3. California Ladybug (Coccinella california)

Coccinella California has a reddish brown body with black markings that runs down its back. Their antennae and legs are short. Furthermore, the head is small and rounded, and the eyes are near the top of the head. 

4. The 22-spot Ladybug (Psyllobora vigintiduopunctata)

This is also one of the different types of ladybugs that is common in Europe. They are yellow with 22 black spots. Interestingly, they don’t feed on aphids like other ladybugs; instead, they feed on mildew.

5. Cardinal Ladybug (Novius cardinalis)

The Cardinal ladybug, also known as the vedalia beetle, is native to Australia. They are usually up to 4mm long with dense short hair. These ladybugs are reddish-purple with black spots scattered around their body.

In addition, they feed on mites and aphids, which makes them good biological control agents. As a result, they’ve been introduced to countries such as New Zealand, Australia, and California.

6. Pink-spotted Ladybug (Coleomegilla maculata)

This is a large ladybug native to North America. They feed primarily on aphids, and you can use them as biological control agents. Also, they’re 6 millimeters long and pink in color.

Pink-spotted ladybugs feed on aphids, insect eggs, mites, and small larvae. However, they can also eat pollen, nectar, and honeydew.

7. Two-spotted Ladybug (Adalia bipunctata)

The Adalia bipunctata is one of the different types of ladybugs native to North America. It is commonly known as the two-spotted lady beetle. They are predators of aphids, mealybugs, spider mites, and scales.

In addition, they live in wooded areas, gardens, parks, and residential yards and prefer moist environments. They’re red with two black spots on their back.

8. Three-banded Ladybug (Coccinella trifasciata)

This is a specie of ladybug common in Europe, North America, Southern Asia, and Oceania. They are round and come in red, orange and white colors. Also, they feed on insect eggs, caterpillars, mites, aphids, and soft-bodied insects.

You can find them in crop fields, woodlands, meadows, and backyard gardens. They’re 3-5mm in size, and you can find them on most state coasts.

9. Eye-spotted Ladybug (Anatis mali)

This specie is round oval and has a length of 7.3 to 10mm. They’re usually yellow, which changes to brownish red as they age. Also, they feed on aphids.

10. Fifteen-spotted Ladybug (Anatis labiculata)

Lastly, of the different types of ladybugs is the Anatis labiculata. They’re rounded oval in shape, and some come in deep purple color. You can find them in forests and woods, which mainly feed on aphids.

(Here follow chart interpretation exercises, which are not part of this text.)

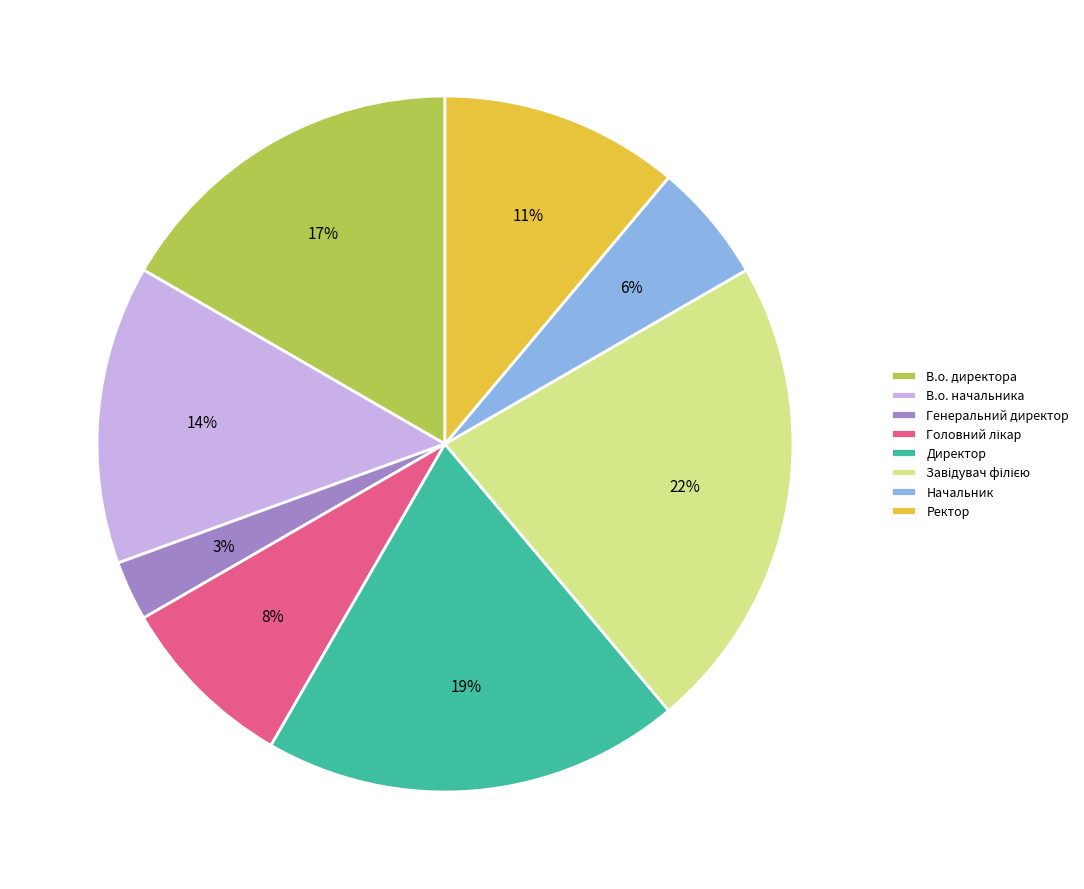

Combined, what portion of the pie is Директор and Ректор?

30.6%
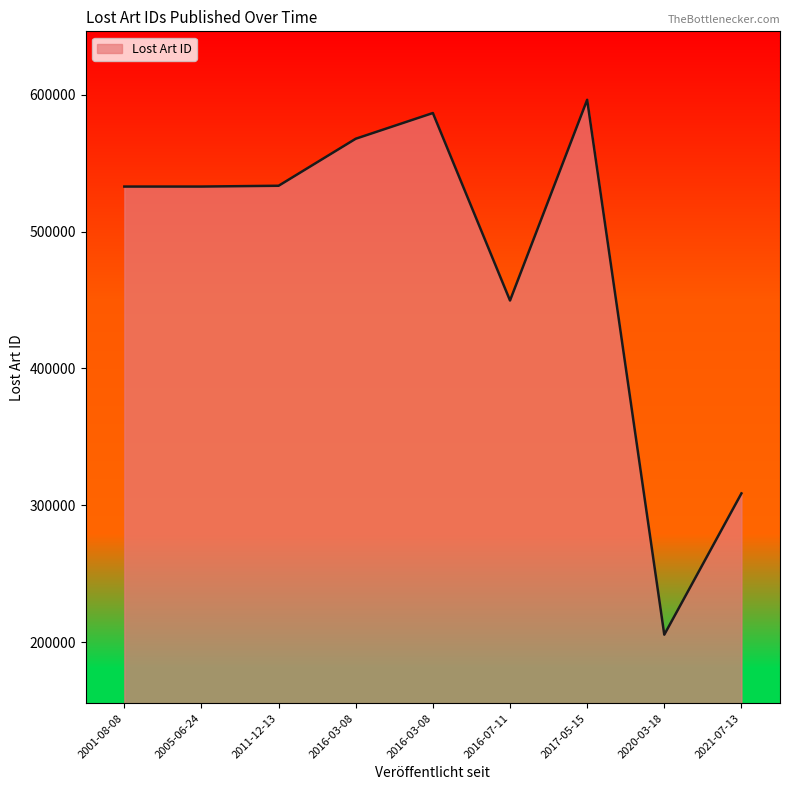

How many categories are shown in the chart?

9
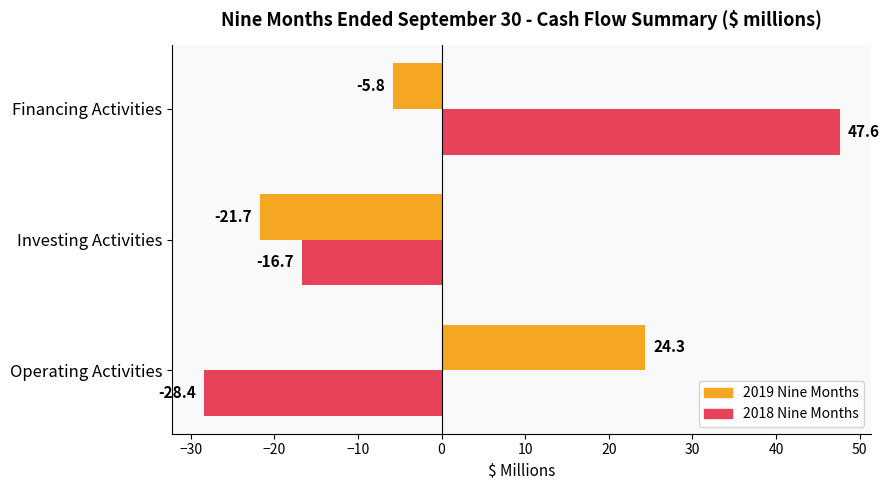

What is the difference between the maximum and minimum values in the 2018 Nine Months series?

76.0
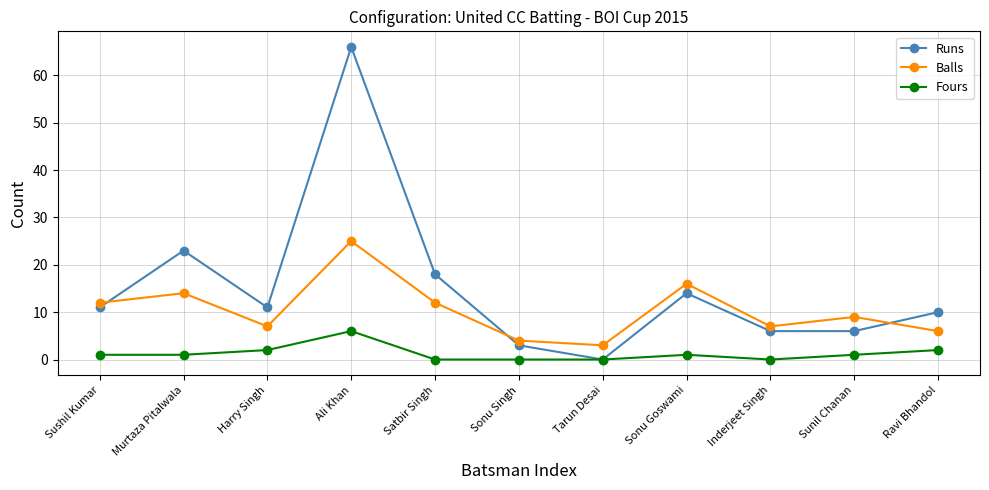

In Fours, how many points are higher than both neighbors (excluding endpoints)?

2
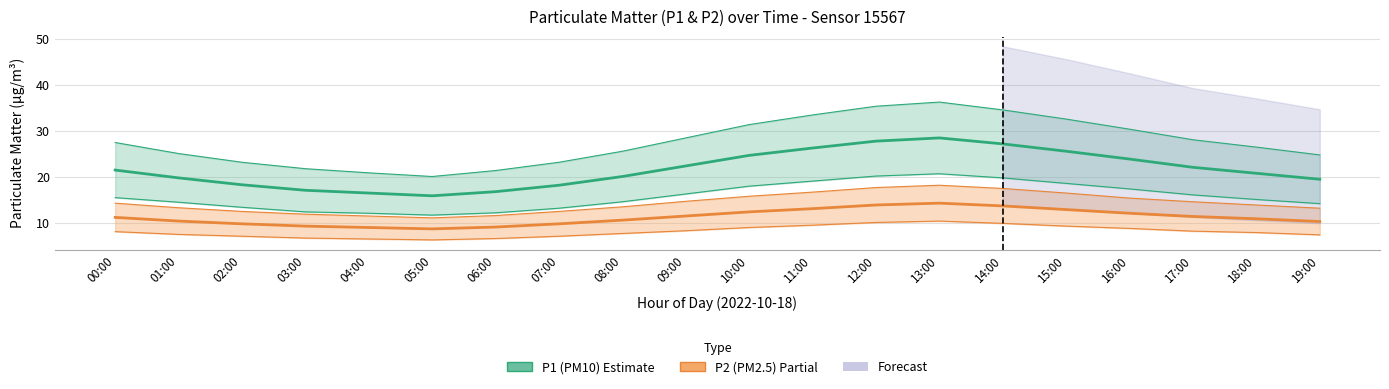

Which category has the lowest value in the P2 (PM2.5) series?

05:00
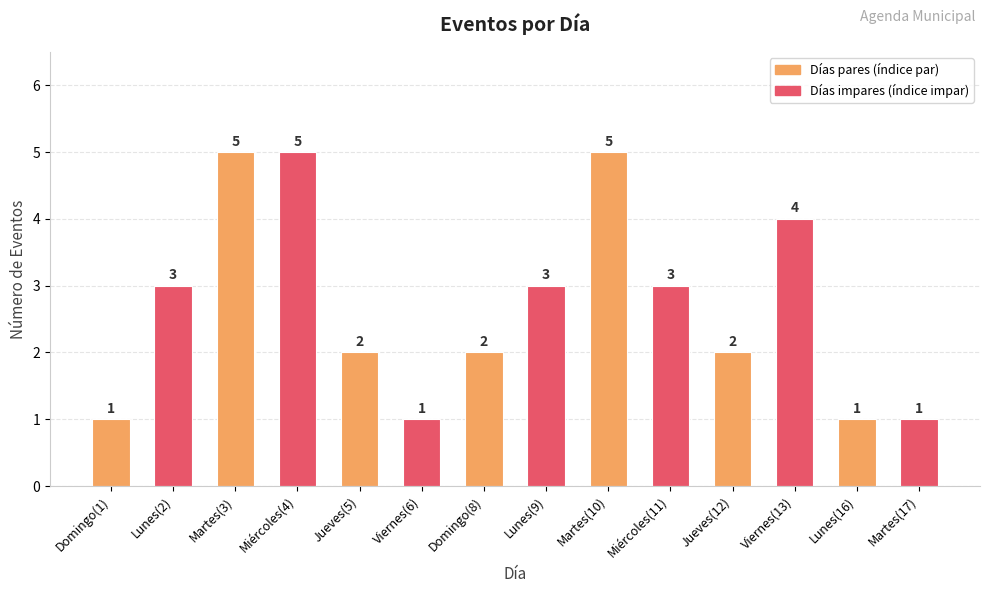

How many values are between 1 and 4?

11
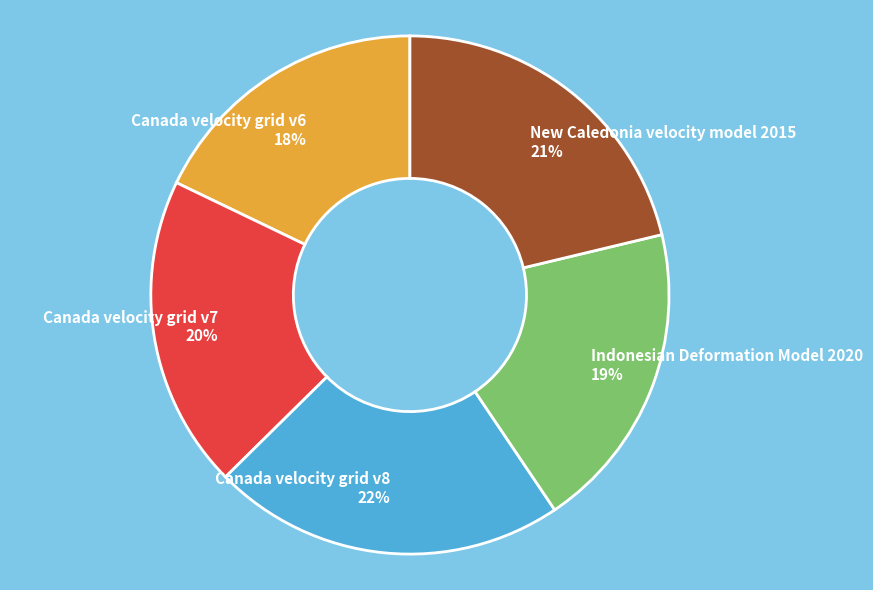

Is there any slice that represents more than half of the pie?

No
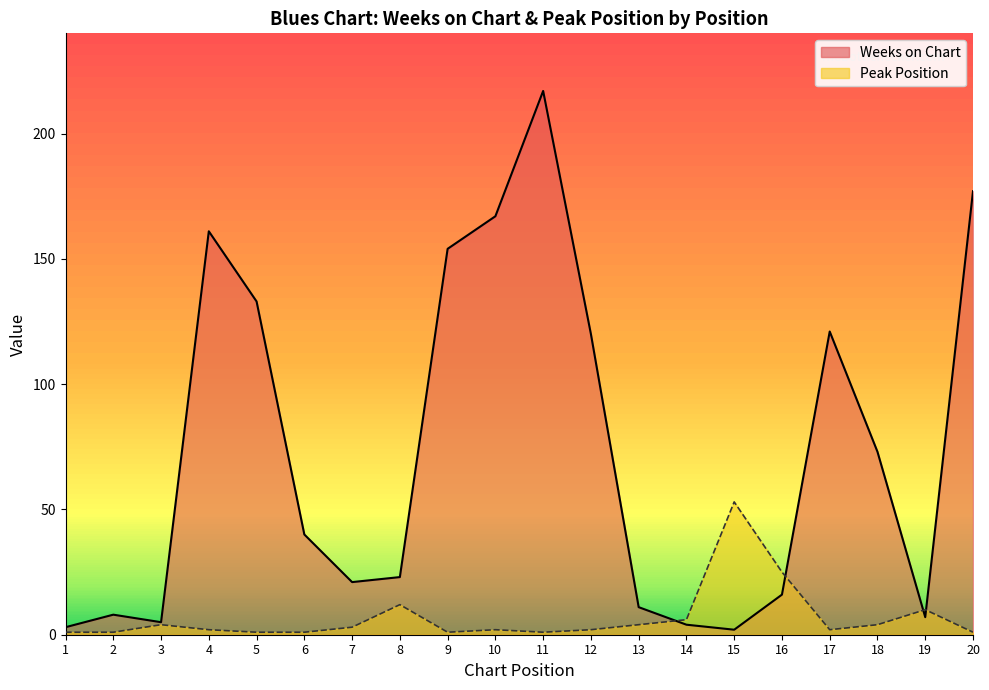

Rank the series by their maximum value, from highest to lowest.

Weeks on Chart, Peak Position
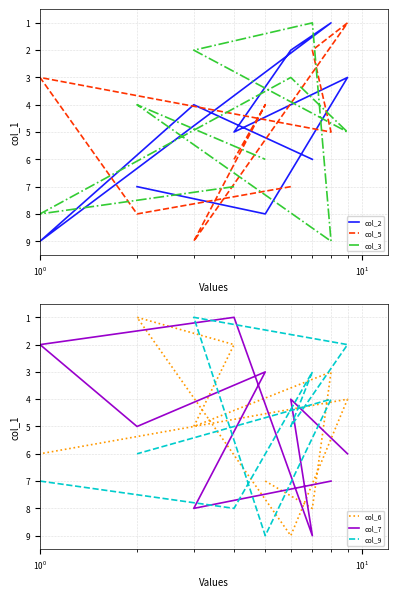

How many distinct data groups are displayed?

6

Interesting Facts to Know About Ladybugs

  1. Ladybugs are great natural pesticides – Ladybugs find flowers, fruits, vegetables, and weeds attractive. When they find their prey, they bite off pieces of the pest and carry it back to their nest, where they regurgitate the food and share it with their young. If you want to attract ladybugs to your garden, try planting marigolds, nasturtiums, cosmos, zinnias, sunflowers, and other flowering plants. 
  2. Ladybugs help control aphids – Aphids are tiny green or black insects that suck the sap out of plants. They cause damage to crops by sucking juices out of plants and transmitting viruses. Ladybugs are excellent at controlling aphids which makes them omnivores. They are attracted to aphid-infested plants and will attack the aphids while they are still on the plant.
  3. Ladybugs are good pollinators – Ladybugs are also known as “pollinator friends” because they are responsible for spreading pollen between different flower species. They visit flowers, collect pollen, and return it to their nests.
  4. Ladybugs are beautiful – Ladybugs look like small beetles with long antennae and big eyes. 
  5. Ladybugs don’t sting – If you accidentally step on a ladybug, don’t worry. Ladybugs don’t have any stinger-like appendages. 
  6. Ladybugs are easy to care for – You can keep ladybugs in your home by placing them in a container with water and a few pebbles. Check the container daily to ensure the ladybugs have enough room to move around.


There you have it, the different types of ladybug and their characteristics. Have you identified any of them in your garden yet? If so, please share with us in the comment area below!